=== Text extract ===
# X3 Dimensions



## ZipSnipe (Mar 29, 2013)

Hey I just need a rough dimension, just throw a rule across the bottom of your dovetail on the mill's table, and if you have an angle gauge kit tell me the angle of the dovetails thank you



 

Uploaded with ImageShack.us


----------



## rodw (Mar 29, 2013)

Super X3 127.82mm

Yours should be the same

Can't help with the angle as my blocks have a lip on them so they don't slide in


----------



## Tin Falcon (Mar 29, 2013)

typically dovetails are 30 degrees off vertical or 60 degrees off horizontal. 
some are 45 . I expect the 30 is more common as there is less metal removal. 

the correct way of measuring dovetails is with a pair of roll pins. 

Tin


----------



## ZipSnipe (Mar 29, 2013)

Thanx Rod  

And Tin Falcon , please note the word "rough" before dimension.   But thanx for sharing with us the correct way to measure dovetails.

So now if anyone else can get us the angle that would be great !!!

I mean looking at them , they look to be 60 degree, but the Chinese have a way of throwing a wrench into things and probably have them a degree or two off( I am hoping not)


----------



## Tin Falcon (Mar 29, 2013)

well not knowing what you you needed or why  I figured I would throw out the info . Yes I did see the word rough and the suggestion of using a rule. 

Matter of perspective I guess in one shop I worked +- 0.015 is a rough measurement. and measuring across the points can throw a lot of inaccuracy in because that corner should be filed smooth or deburred. and there is no way of telling how much was removed. 
curios why you need this info . Do you have an x-3 are you trying to develop tooling? 
Tin


----------



## ZipSnipe (Mar 29, 2013)

Sorry, I have a milling machine I built that uses an X2 milling head



 

Uploaded with ImageShack.us

I am re doing the head , to add a quill style spindle to it and I have decided I want a longer table and Little Machine Shop has one for the X3 that is pretty close in width.

It looks like I will be shaving around an 1/8th inch off each tail.
The x3 original dovetails look like they have plenty of meat to do this.
I also have access to a full machine shop with Bridgeport and 28 inch surface grinder .


----------



## ZipSnipe (Mar 29, 2013)

Found them !!!!

Dovetail angle (degrees): 55°
Dovetail height: 12mm
Dovetail width: 127mm


----------



## Tin Falcon (Mar 29, 2013)

> Sorry, I have a milling machine I built that uses an X2 milling head.
> I am re doing the head , to add a quill style spindle to it and I have decided I want a longer table and Little Machine Shop has one for the X3 that is pretty close in width.
> 
> It looks like I will be shaving around an 1/8th inch off each tail.
> ...



no need to apologize but  it is hard to help when we do not know why a question is asked and what you are trying to accomplish. even after 7 years here I have not learned to read minds. 
it is all good.
Tin


----------
=== Data lines ===
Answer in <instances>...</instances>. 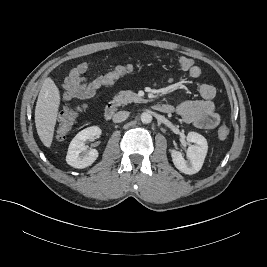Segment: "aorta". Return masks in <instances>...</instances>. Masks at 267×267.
Returning a JSON list of instances; mask_svg holds the SVG:
<instances>
[{"label":"aorta","instance_id":"obj_1","mask_svg":"<svg viewBox=\"0 0 267 267\" xmlns=\"http://www.w3.org/2000/svg\"><path fill=\"white\" fill-rule=\"evenodd\" d=\"M141 121L144 124L150 123L152 121V115L150 113H148V112H143L141 114Z\"/></svg>","mask_w":267,"mask_h":267}]
</instances>
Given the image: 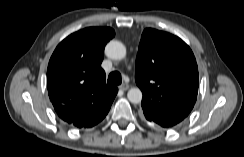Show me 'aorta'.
<instances>
[{"mask_svg": "<svg viewBox=\"0 0 244 157\" xmlns=\"http://www.w3.org/2000/svg\"><path fill=\"white\" fill-rule=\"evenodd\" d=\"M107 57L114 60H121L126 56V47L120 41L112 40L105 47ZM128 100L131 103H140L142 100V92L139 88H131L127 93Z\"/></svg>", "mask_w": 244, "mask_h": 157, "instance_id": "obj_1", "label": "aorta"}]
</instances>
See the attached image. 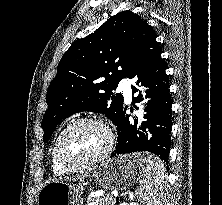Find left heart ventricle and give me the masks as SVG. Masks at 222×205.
Listing matches in <instances>:
<instances>
[{
    "label": "left heart ventricle",
    "mask_w": 222,
    "mask_h": 205,
    "mask_svg": "<svg viewBox=\"0 0 222 205\" xmlns=\"http://www.w3.org/2000/svg\"><path fill=\"white\" fill-rule=\"evenodd\" d=\"M106 144L104 131L92 124L73 128L63 139L61 151L69 162H81L99 154Z\"/></svg>",
    "instance_id": "obj_1"
}]
</instances>
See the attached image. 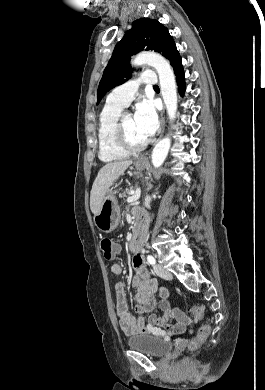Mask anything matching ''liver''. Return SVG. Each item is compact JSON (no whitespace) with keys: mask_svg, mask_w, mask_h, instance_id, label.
<instances>
[{"mask_svg":"<svg viewBox=\"0 0 265 390\" xmlns=\"http://www.w3.org/2000/svg\"><path fill=\"white\" fill-rule=\"evenodd\" d=\"M132 163V160L110 162L99 170L90 194V209L94 215L99 213L109 188Z\"/></svg>","mask_w":265,"mask_h":390,"instance_id":"obj_1","label":"liver"}]
</instances>
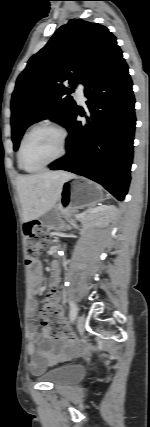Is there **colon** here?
Listing matches in <instances>:
<instances>
[{
    "label": "colon",
    "mask_w": 150,
    "mask_h": 427,
    "mask_svg": "<svg viewBox=\"0 0 150 427\" xmlns=\"http://www.w3.org/2000/svg\"><path fill=\"white\" fill-rule=\"evenodd\" d=\"M24 233L27 239L26 261L31 265L36 263L40 251L49 240V236L38 221L26 223ZM39 315L42 325L50 336L68 337V329L58 304V296L54 290L47 294Z\"/></svg>",
    "instance_id": "colon-1"
}]
</instances>
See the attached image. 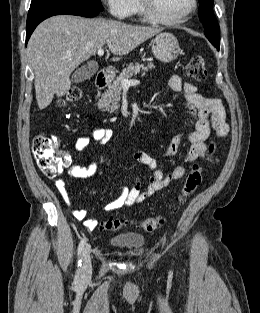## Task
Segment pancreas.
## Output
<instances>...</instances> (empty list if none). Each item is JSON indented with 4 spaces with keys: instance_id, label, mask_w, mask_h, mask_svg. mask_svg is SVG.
I'll return each mask as SVG.
<instances>
[{
    "instance_id": "obj_1",
    "label": "pancreas",
    "mask_w": 260,
    "mask_h": 313,
    "mask_svg": "<svg viewBox=\"0 0 260 313\" xmlns=\"http://www.w3.org/2000/svg\"><path fill=\"white\" fill-rule=\"evenodd\" d=\"M153 64L145 66L144 64H129L126 69L110 84L108 89L101 95V99L98 102V108L104 109L110 113L117 112L120 105L119 101L121 99V80L130 79L132 76L137 75L142 72V76L146 75L148 69L153 68Z\"/></svg>"
}]
</instances>
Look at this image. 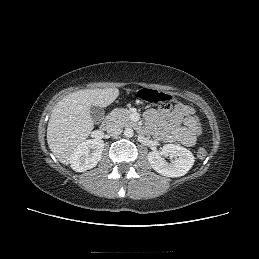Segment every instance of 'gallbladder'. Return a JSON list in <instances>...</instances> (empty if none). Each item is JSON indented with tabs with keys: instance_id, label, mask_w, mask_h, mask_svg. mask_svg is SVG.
Listing matches in <instances>:
<instances>
[{
	"instance_id": "gallbladder-1",
	"label": "gallbladder",
	"mask_w": 259,
	"mask_h": 259,
	"mask_svg": "<svg viewBox=\"0 0 259 259\" xmlns=\"http://www.w3.org/2000/svg\"><path fill=\"white\" fill-rule=\"evenodd\" d=\"M90 115L95 124H99L104 119L105 112L103 108L98 106H91Z\"/></svg>"
}]
</instances>
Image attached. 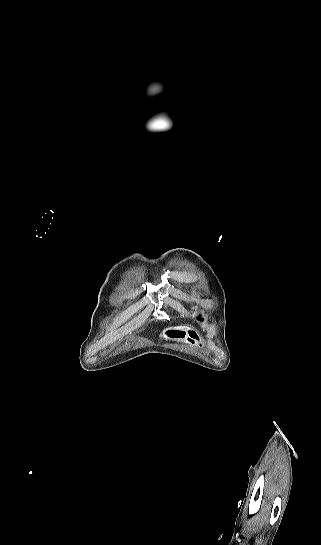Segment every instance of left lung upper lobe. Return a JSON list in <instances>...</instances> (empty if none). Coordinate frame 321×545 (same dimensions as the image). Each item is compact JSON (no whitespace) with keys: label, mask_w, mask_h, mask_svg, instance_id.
Segmentation results:
<instances>
[{"label":"left lung upper lobe","mask_w":321,"mask_h":545,"mask_svg":"<svg viewBox=\"0 0 321 545\" xmlns=\"http://www.w3.org/2000/svg\"><path fill=\"white\" fill-rule=\"evenodd\" d=\"M198 319H199L200 321H202L201 317H198Z\"/></svg>","instance_id":"left-lung-upper-lobe-1"}]
</instances>
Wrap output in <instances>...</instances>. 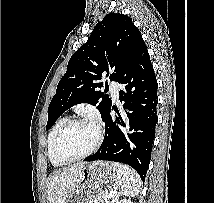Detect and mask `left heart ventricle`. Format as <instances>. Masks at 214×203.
Masks as SVG:
<instances>
[{
	"instance_id": "obj_1",
	"label": "left heart ventricle",
	"mask_w": 214,
	"mask_h": 203,
	"mask_svg": "<svg viewBox=\"0 0 214 203\" xmlns=\"http://www.w3.org/2000/svg\"><path fill=\"white\" fill-rule=\"evenodd\" d=\"M97 129L92 122L71 126L62 136L59 151L63 158L72 159L87 152L95 143Z\"/></svg>"
}]
</instances>
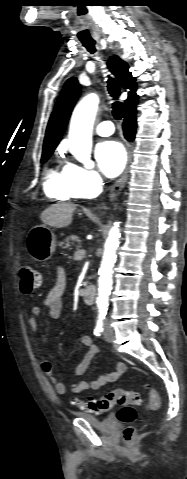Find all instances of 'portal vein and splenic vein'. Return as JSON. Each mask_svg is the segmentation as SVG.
<instances>
[{
	"label": "portal vein and splenic vein",
	"instance_id": "18ae733b",
	"mask_svg": "<svg viewBox=\"0 0 187 479\" xmlns=\"http://www.w3.org/2000/svg\"><path fill=\"white\" fill-rule=\"evenodd\" d=\"M86 252L83 249L77 248L76 252L74 253V257L77 260H81L85 256Z\"/></svg>",
	"mask_w": 187,
	"mask_h": 479
}]
</instances>
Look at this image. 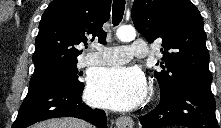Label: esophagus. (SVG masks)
Wrapping results in <instances>:
<instances>
[{
    "instance_id": "obj_1",
    "label": "esophagus",
    "mask_w": 221,
    "mask_h": 128,
    "mask_svg": "<svg viewBox=\"0 0 221 128\" xmlns=\"http://www.w3.org/2000/svg\"><path fill=\"white\" fill-rule=\"evenodd\" d=\"M116 125L118 128H133L134 122L128 116H121L120 118L117 119Z\"/></svg>"
}]
</instances>
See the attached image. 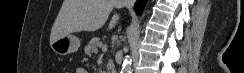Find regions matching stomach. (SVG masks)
<instances>
[{
    "mask_svg": "<svg viewBox=\"0 0 244 73\" xmlns=\"http://www.w3.org/2000/svg\"><path fill=\"white\" fill-rule=\"evenodd\" d=\"M80 47V40L71 34L60 37L51 43V49L58 55L64 56L76 52Z\"/></svg>",
    "mask_w": 244,
    "mask_h": 73,
    "instance_id": "stomach-1",
    "label": "stomach"
}]
</instances>
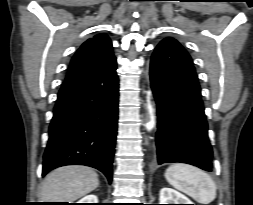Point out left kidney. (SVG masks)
<instances>
[{
    "label": "left kidney",
    "instance_id": "obj_1",
    "mask_svg": "<svg viewBox=\"0 0 253 205\" xmlns=\"http://www.w3.org/2000/svg\"><path fill=\"white\" fill-rule=\"evenodd\" d=\"M159 201L160 204H193L185 195L167 187L160 190Z\"/></svg>",
    "mask_w": 253,
    "mask_h": 205
}]
</instances>
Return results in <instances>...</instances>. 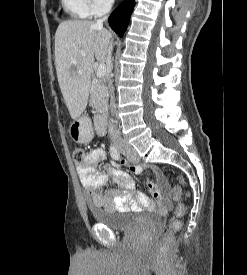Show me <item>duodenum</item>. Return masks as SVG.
Returning a JSON list of instances; mask_svg holds the SVG:
<instances>
[{
  "mask_svg": "<svg viewBox=\"0 0 247 275\" xmlns=\"http://www.w3.org/2000/svg\"><path fill=\"white\" fill-rule=\"evenodd\" d=\"M94 126L96 133L100 136H104L107 132L106 118L103 115H98L94 119Z\"/></svg>",
  "mask_w": 247,
  "mask_h": 275,
  "instance_id": "obj_1",
  "label": "duodenum"
}]
</instances>
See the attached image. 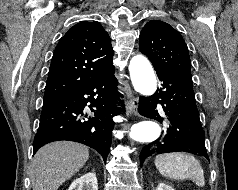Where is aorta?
<instances>
[{"label": "aorta", "mask_w": 238, "mask_h": 190, "mask_svg": "<svg viewBox=\"0 0 238 190\" xmlns=\"http://www.w3.org/2000/svg\"><path fill=\"white\" fill-rule=\"evenodd\" d=\"M129 71L134 89L143 96H151L156 91V77L146 57L136 55L130 60ZM161 128L153 120H143L131 127L129 137L140 143H151L159 138Z\"/></svg>", "instance_id": "aorta-1"}]
</instances>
===
## What to work on
1. Using the X3 dimensions thread, decide whether each statement agrees with it: (a) rodw gave the Super X3 dovetail measurement as 127.82mm; (b) Tin Falcon says 45-degree dovetails are probably the more common kind; (c) ZipSnipe can use a machine shop that has a 28 inch surface grinder. Answer yes or no for each, and quote the words from the thread that decide it.
2. List every dovetail specification, with its value, that ZipSnipe posts after "Found them !!!!" in the X3 dimensions thread.
Nothing here requires the entries.

## Problem solutions
1.
(a) Yes: "Super X3 127.82mm"
(b) No: "I expect the 30 is more common as there is less metal removal."
(c) Yes: "I also have access to a full machine shop with Bridgeport and 28 inch surface grinder"

2.
Dovetail angle: 55°
Dovetail height: 12mm
Dovetail width: 127mm